3. Sélectionnez le type de moteur pour l'application

  • Induction CA triphasée — premier choix pour les applications industrielles à vitesse fixe ou contrôlées par VFD. Robuste, nécessitant peu d'entretien, largement disponible dans les classes d'efficacité IE3/IE4.
  • Induction CA monophasée — pour les applications où l'alimentation triphasée n'est pas disponible. Disponible en variantes de démarrage par condensateur, de fonctionnement par condensateur et PSC en fonction des exigences de couple de démarrage.
  • CC sans balais (BLDC) — pour les applications de précision à vitesse variable, les systèmes d'asservissement ou lorsqu'une longue durée de vie avec un minimum de maintenance est essentielle.
  • Shunt CC/bobinage composé — lorsqu'une régulation fine de la vitesse sous charge variable est requise et qu'une alimentation CC est disponible ; moins fréquent dans les nouvelles installations en raison de l'entretien des brosses.
  • Moteurs antidéflagrants (Ex) — Boîtiers certifiés ATEX ou UL/CSA requis dans les environnements de gaz, de poussière ou de vapeur inflammables. La classification des zones et des groupes doit correspondre à la désignation de la zone dangereuse.

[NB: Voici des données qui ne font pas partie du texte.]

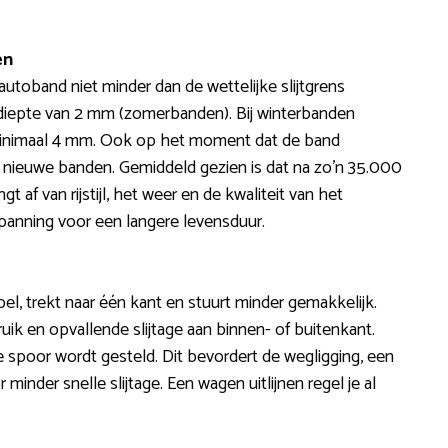
en
autoband niet minder dan de wettelijke slijtgrens
eldiepte van 2 mm (zomerbanden). Bij winterbanden
minimaal 4 mm. Ook op het moment dat de band
or nieuwe banden. Gemiddeld gezien is dat na zo’n 35.000
af van rijstijl, het weer en de kwaliteit van het
nning voor een langere levensduur.
bel, trekt naar één kant en stuurt minder gemakkelijk.
uik en opvallende slijtage aan binnen- of buitenkant.
te spoor wordt gesteld. Dit bevordert de wegligging, een
minder snelle slijtage. Een wagen uitlijnen regel je al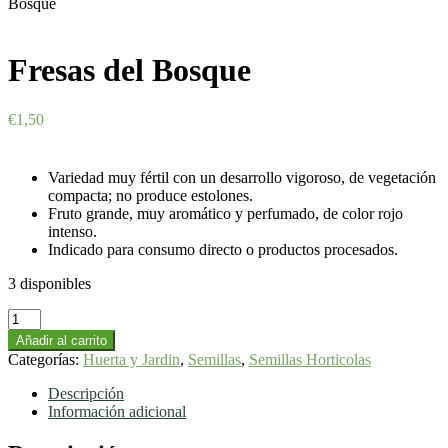
Bosque
Fresas del Bosque
€
1,50
Variedad muy fértil con un desarrollo vigoroso, de vegetación
compacta; no produce estolones.
Fruto grande, muy aromático y perfumado, de color rojo
intenso.
Indicado para consumo directo o productos procesados.
3 disponibles
Fresas
del
Añadir al carrito
Bosque
Categorías:
Huerta y Jardin
,
Semillas
,
Semillas Horticolas
cantidad
Descripción
Información adicional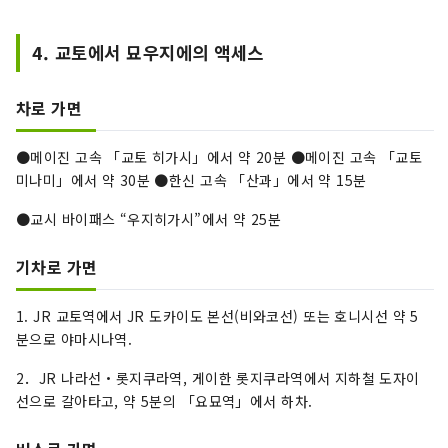
4. 교토에서 묘우지에의 액세스
차로 가면
●메이진 고속 「교토 히가시」에서 약 20분 ●메이진 고속 「교토
미나미」에서 약 30분 ●한신 고속 「산과」에서 약 15분
●교시 바이패스 “우지히가시”에서 약 25분
기차로 가면
1. JR 교토역에서 JR 도카이도 본선(비와코선) 또는 호니시선 약 5
분으로 야마시나역.
2．JR 나라선・롯지쿠라역, 게이한 롯지쿠라역에서 지하철 도자이
선으로 갈아타고, 약 5분의 「요묘역」에서 하차.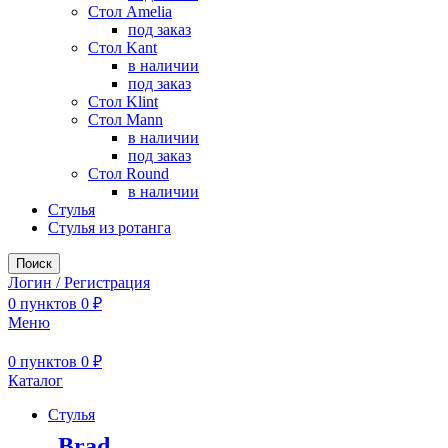
Стол Amelia
под заказ
Стол Kant
в наличии
под заказ
Стол Klint
Стол Mann
в наличии
под заказ
Стол Round
в наличии
Стулья
Стулья из ротанга
Поиск
Логин / Регистрация
0
пунктов
0
₽
Меню
0
пунктов
0
₽
Каталог
Стулья
Brad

4. Spécifiez la classe de boîtier et d'isolation

La sélection du boîtier est déterminée par l’environnement d’exploitation. TEFC (Totally Enclosed Fan Cooled, IP55) est la norme pour la plupart des applications industrielles extérieures et intérieures poussiéreuses. ODP (Open Drip Proof, IP23) convient aux environnements intérieurs propres et secs et offre un meilleur refroidissement à des températures ambiantes élevées. Pour les environnements humides ou lavables, les indices IP66 ou IP67 sont requis. La classe d'isolation — F (155°C) est la norme pour la plupart des moteurs industriels ; La classe H (180°C) est spécifiée pour les applications à température ambiante élevée ou à cyclage intensif.

5. Vérifiez le montage, le cadre et la tension d'alimentation

Confirmez la compatibilité des tailles de châssis CEI ou NEMA avec la configuration de montage (montage sur pied B3, montage sur bride B5 ou combinaison B35). Vérifiez que la tension et la fréquence indiquées sur la plaque signalétique correspondent à l'alimentation disponible et confirmez que le moteur est classé VFD (service d'onduleur) si un variateur de fréquence est utilisé. Les moteurs standard fonctionnant sur un VFD sans isolation de service de l'onduleur subissent une dégradation accélérée de l'enroulement due aux contraintes de pointe de tension.